The use of an intervention and the client’s satisfaction with an intervention are not specifically constructs within the International Classification of Functioning framework but are important to consider. That is, an individual cannot have good outcome with an intervention unless they use it to some extent. However frequent use may reflect need and not necessarily satisfaction with a service or product. Satisfaction is also influenced by many factors, including the individual’s relationship with their provider. Specifically, research has suggested that a client will report greater satisfaction with primary care providers when they feel better engaged and that the relationship is one of respect.

Focusing upon the tools to measure outcomes, there are a near endless number available. In order to determine what outcome measures to use, it is important to first decide what it is you want to measure. Dr. Saunders highlighted a few measures and some things to consider when selecting them. The Expected Consequences of Hearing Aid Ownership (ECHO) and the Satisfaction with Amplification in Daily Life questionnaire (SADL) are complementary questionnaires. Using these outcome assessments in a clinical setting, you can compare hearing aid expectations with actual hearing aid outcomes. If you are interested in knowing what the patient wants from their hearing aids, the Glasgow Hearing Aid Benefit Profile (GHABP) and the Client Oriented Scale of Improvement (COSI) are two questionnaires reflecting a client’s needs and limitations in situations of their choosing. The International Outcome Inventory for Hearing Aids (IOI-HA), which has a research focus, and the Psychosocial Impact of Assistive Devices Scale (PIADS) which measures quality of life, were also discussed. The PIADS is a Canadian developed measure that assesses competence, adaptability and perceived impact on self-esteem. This 26-item questionnaire is not specific to hearing aid outcome and can be applied to the use of any assistive device.
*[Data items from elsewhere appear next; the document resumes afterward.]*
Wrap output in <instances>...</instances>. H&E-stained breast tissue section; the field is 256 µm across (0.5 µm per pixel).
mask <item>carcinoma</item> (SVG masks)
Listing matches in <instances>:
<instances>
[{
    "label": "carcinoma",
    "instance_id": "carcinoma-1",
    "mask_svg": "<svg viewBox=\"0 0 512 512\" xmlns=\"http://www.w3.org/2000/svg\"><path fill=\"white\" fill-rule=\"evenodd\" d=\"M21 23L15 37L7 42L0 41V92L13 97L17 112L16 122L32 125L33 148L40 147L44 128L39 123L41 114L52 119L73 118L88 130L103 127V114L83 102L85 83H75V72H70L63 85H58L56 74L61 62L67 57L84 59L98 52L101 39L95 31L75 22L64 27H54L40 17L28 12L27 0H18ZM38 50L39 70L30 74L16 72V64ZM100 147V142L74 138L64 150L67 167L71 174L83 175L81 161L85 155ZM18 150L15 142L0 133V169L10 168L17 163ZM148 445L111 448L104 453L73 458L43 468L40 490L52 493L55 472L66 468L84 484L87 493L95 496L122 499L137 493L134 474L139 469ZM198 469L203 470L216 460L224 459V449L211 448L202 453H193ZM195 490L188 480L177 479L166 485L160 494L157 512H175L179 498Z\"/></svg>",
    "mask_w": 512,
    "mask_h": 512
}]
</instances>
To conclude her presentation, Dr. Saunders provided examples of the value of outcome measures. Referencing her 2012 research paper with Dr. Anna Forsline, “Hearing-aid counseling: Comparison of single-session informational counseling with single-session performance-perceptual counseling”, Dr. Saunders showed how a single session of hearing aid counseling that included a review of a client’s test results could influence their satisfaction with their hearing aids. Long term hearing aid users were provided with a graphical representation of their speech reception threshold in noise in aided and unaided conditions. Their results were then compared with age-specific norms and whether or not they were getting benefit from their hearing aids was discussed. Eight weeks after the counseling session, participants returned and over 50% had altered perceptions about their hearing ability. Participants had a better understanding of their hearing limitations and could share this information with family to help them better understand the impacts of hearing loss. When participants could see from the graph the aided benefit in noise they were receiving from using their hearing aids, they were convinced the aids were helping them. She has also found that the act of filling out questionnaires can result in participants reflecting more upon their personal difficulties and have greater acceptance of the need to wear hearing aids.

As clinicians we can learn so much by performing outcome measures. We are able to gather information to make informed decisions in our practice and provide proof of effectiveness. Using outcome measures reflects clinical expertise and a desire for improvement. Dr. Saunders spoke not on the value of measuring outcomes for every client, but on the need. Consider your next client and how you can better serve them – what outcome measures will you use?